Wish I could be quite as charitable to the last movie in the series, DEATH WISH V: THE FACE OF DEATH, though DEATH WISH V: SO VERY TIRED might have been a more fitting title for it. By this point, as I mentioned, Cannon Films had closed shop and Menaham Golan independently financed the film through his short lived 21st Century Films. It was released in 1994, seven years after THE CRACKDOWN, and the script used was apparently one that was rejected for Part 4. It's exactly the kind of cheap cash-in sequels released years after the franchise's heyday you'd expect it to be, a incredibly dull affair that finds Bronson, now in his mid seventies, avenging Yet Another Dead Girlfriend slain by Irish mobsters. Bringing things back around to my earlier FRIDAY THE 13TH comparison, if Kersey was an average joe in DEATH WISH I, and II through THE CRACKDOWN chartered his transformation into another machine gun toting 80's action hero (he even has a massive arsenal hidden away in a special compartment like Schwarzenegger in COMMANDO), then THE FACE OF DEATH presents him as something of an aging, gun toting Jason Voorhees, stalking his victims and murdering them in creative ways. The scaled back body count and excessively gruesome demise of Kersey's targets (one man has his head set on fire, another thrown into a wood chipper, and the central villain takes a swim in a chemical vat) just adds to the feeling that you're watching an erstatz slasher film. Amazingly enough, THE FACE OF DEATH was released in theaters, where it died quickly after only grossing half a million dollars. (Ouch) It would be the last theatrically released film that Bronson would appear in, which I have to say is a rather sad little ending note for the career of such an iconic actor.

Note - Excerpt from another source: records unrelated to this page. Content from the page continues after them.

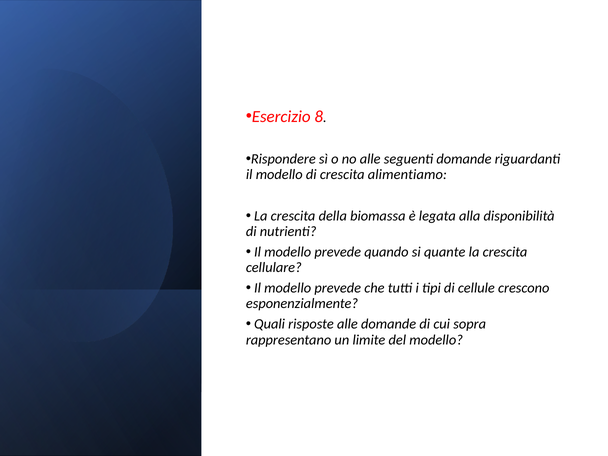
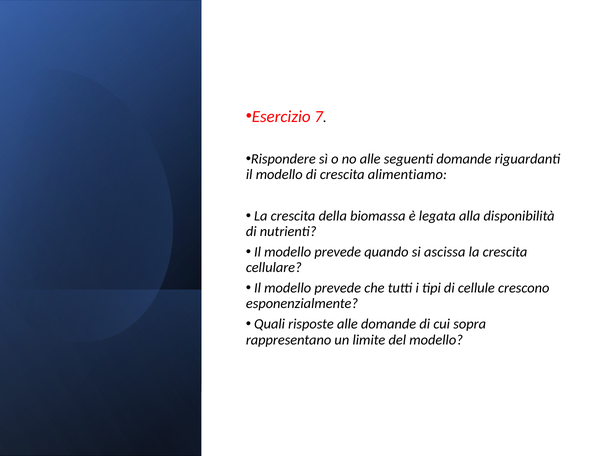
8: 8 -> 7
quante: quante -> ascissa
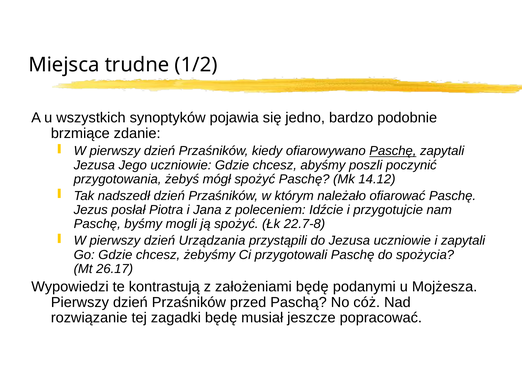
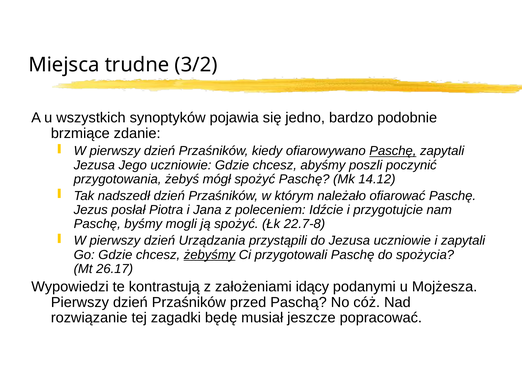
1/2: 1/2 -> 3/2
żebyśmy underline: none -> present
założeniami będę: będę -> idący
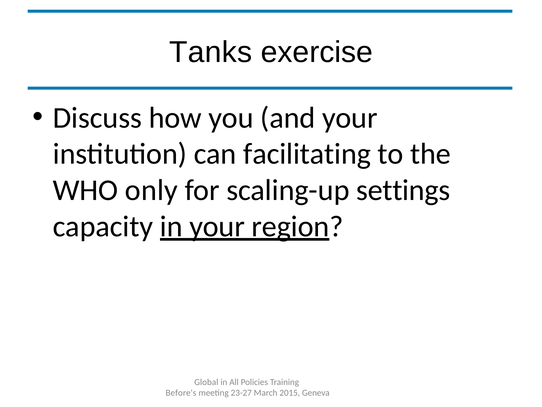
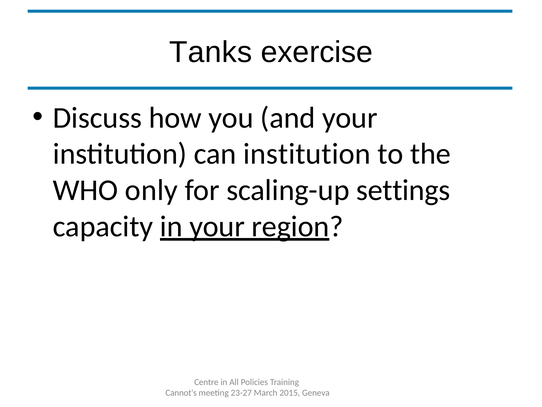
can facilitating: facilitating -> institution
Global: Global -> Centre
Before's: Before's -> Cannot's
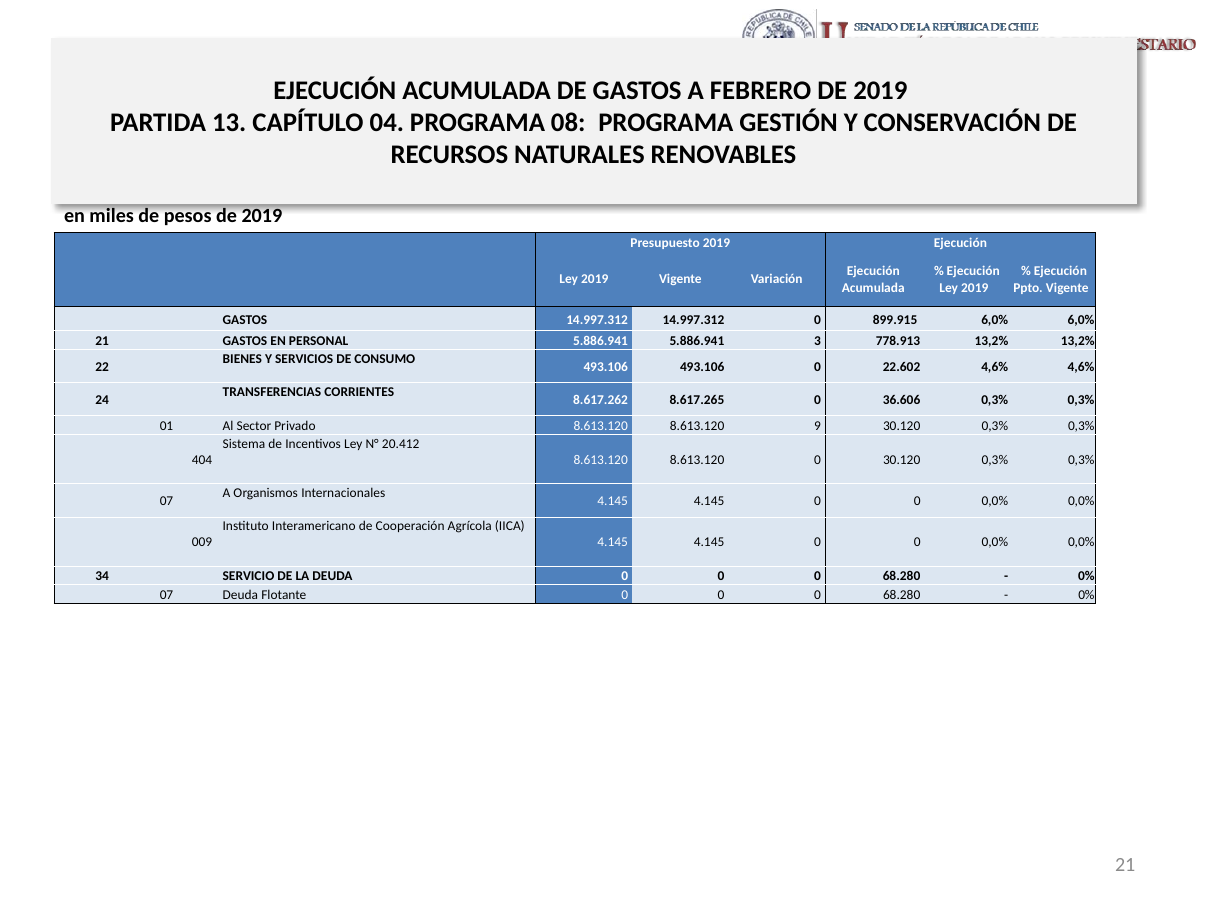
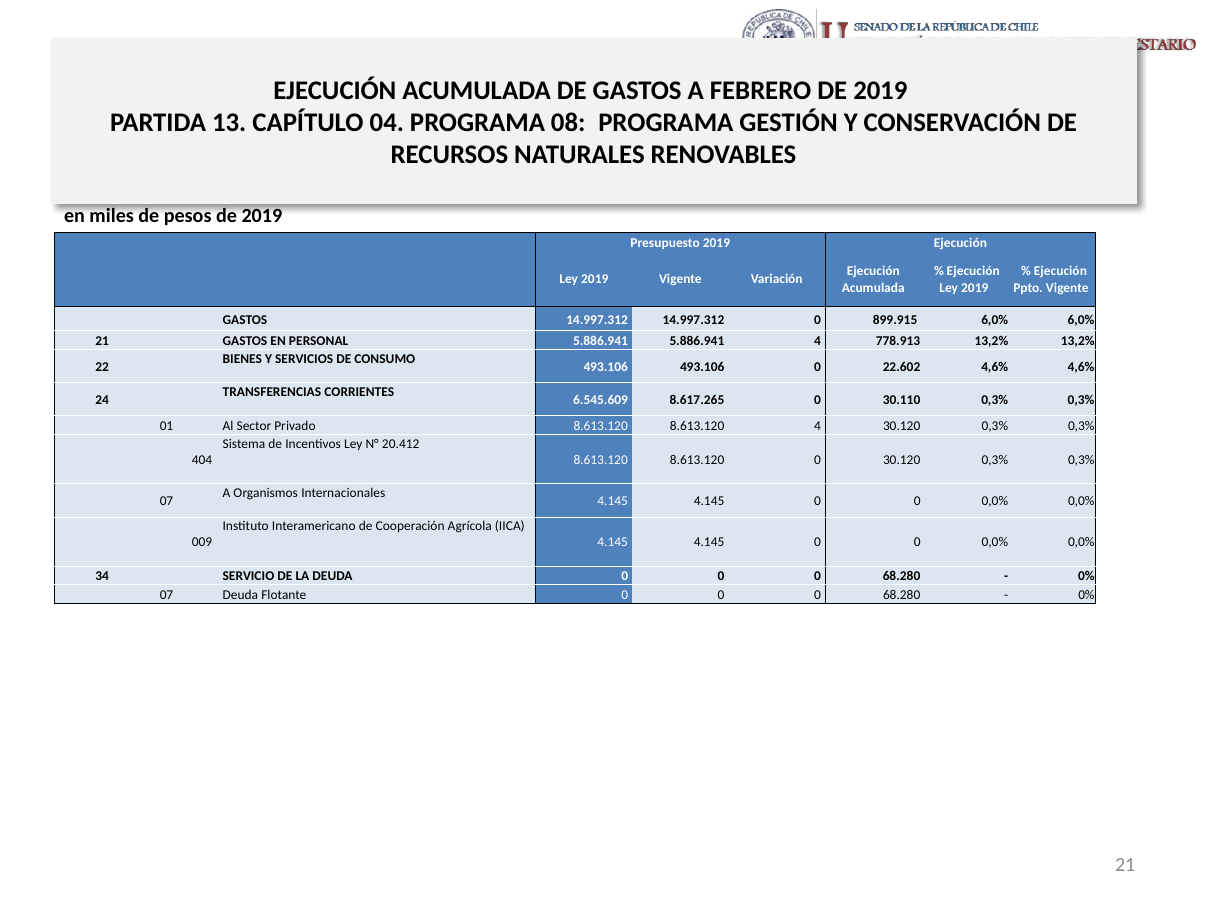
5.886.941 3: 3 -> 4
8.617.262: 8.617.262 -> 6.545.609
36.606: 36.606 -> 30.110
8.613.120 9: 9 -> 4
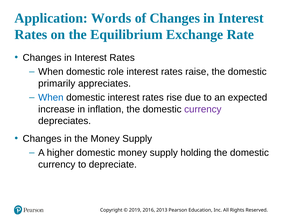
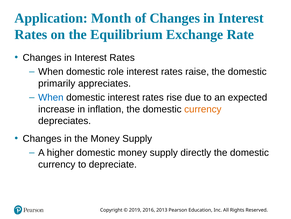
Words: Words -> Month
currency at (203, 109) colour: purple -> orange
holding: holding -> directly
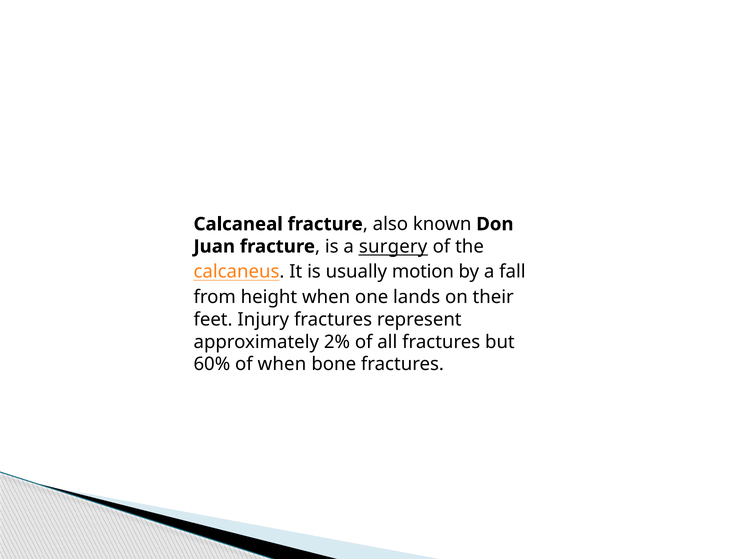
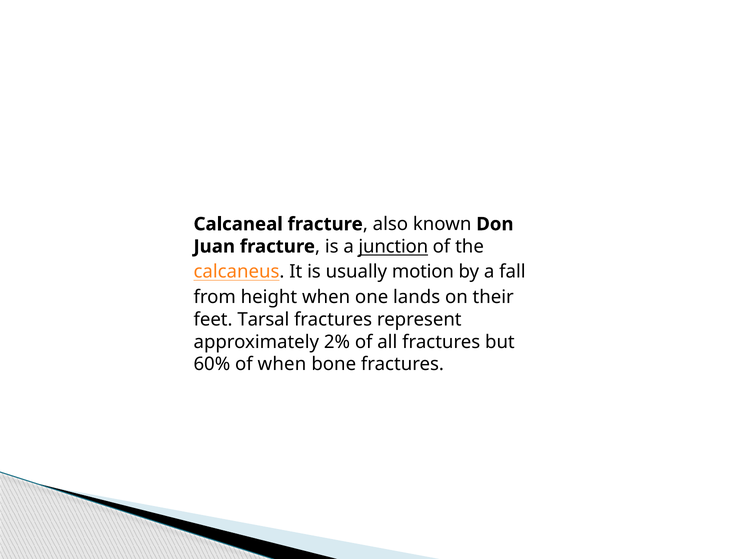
surgery: surgery -> junction
Injury: Injury -> Tarsal
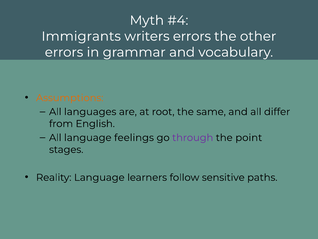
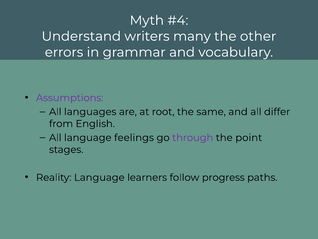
Immigrants: Immigrants -> Understand
writers errors: errors -> many
Assumptions colour: orange -> purple
sensitive: sensitive -> progress
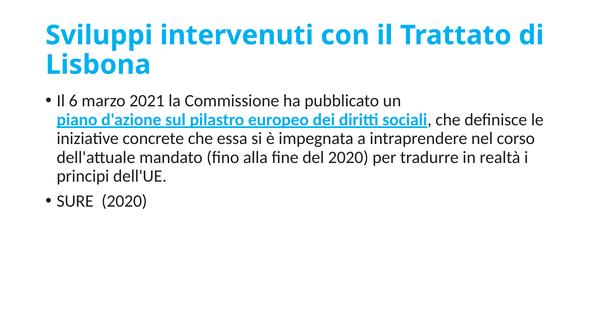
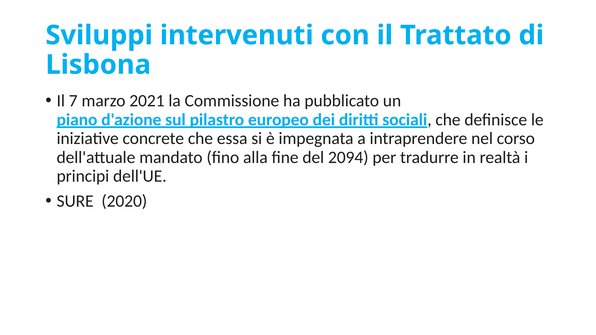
6: 6 -> 7
del 2020: 2020 -> 2094
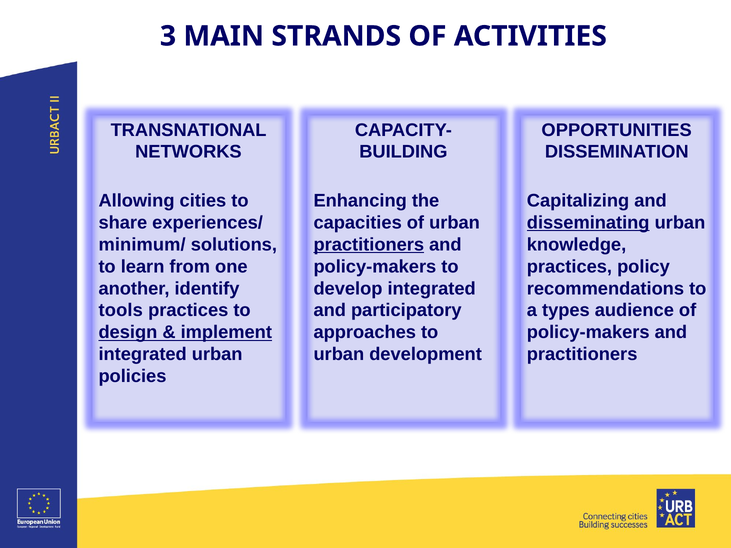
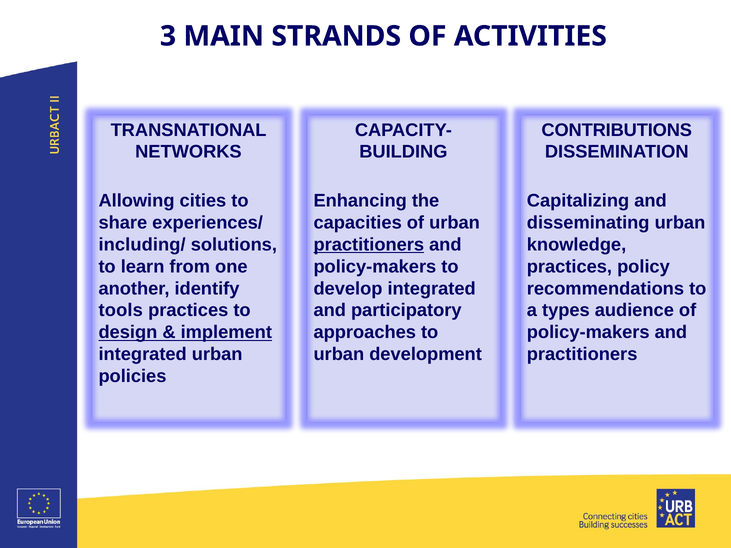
OPPORTUNITIES: OPPORTUNITIES -> CONTRIBUTIONS
disseminating underline: present -> none
minimum/: minimum/ -> including/
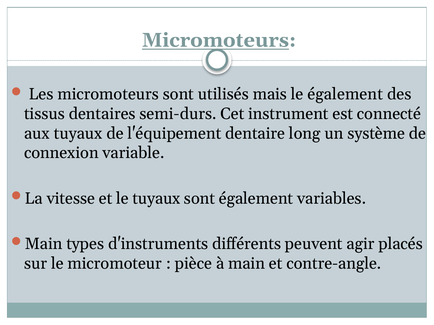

Good grief, what I had originally intended to just be a post about DEATH WISH 3 ballooned over a few weeks into a nearly six thousand word (!!) rambling about the series entire. Sorry for making you read all of that, people. Still, I guess this is a series where it's impossible to talk about one installment without bringing in the others. If nothing else, it's interesting to chart the progression and transformation from the source material to the entire film series and how it changes with and reflects the times it existed in. I mentioned RAMBO before and as I'm writing this closing paragraph, it finally clicked how similar the two franchises are, starting as novels that were firmly against the thing later film installments glorified and both having fourth movies that were better than they really had any right to be. And of course, that got me thinking about what it would have been like if other gritty, somber films had become 80's action franchises. In some alternate reality somewhere did 80's audiences sit in a theater and get to see Travis Bickle machine gunning cartel members in TAXI DRIVER 4: CAB FARE OF DEATH. One can only hope.

Yeah, I think I'll take that as a sign this has gone on long enough and end this here.

A Little Something Extra.
Did you know that DEATH WISH 3 inspired a computer game? Yep, released on the Commodore 64  and ZX Spectrum. From the footage I've found on-line it seems that you play as a green jump suited Paul Kersey as he wanders around lost among various city streets, blowing away criminals while civilians wonder around like nothing is happening. Pretty faithful adaptation, all things considered.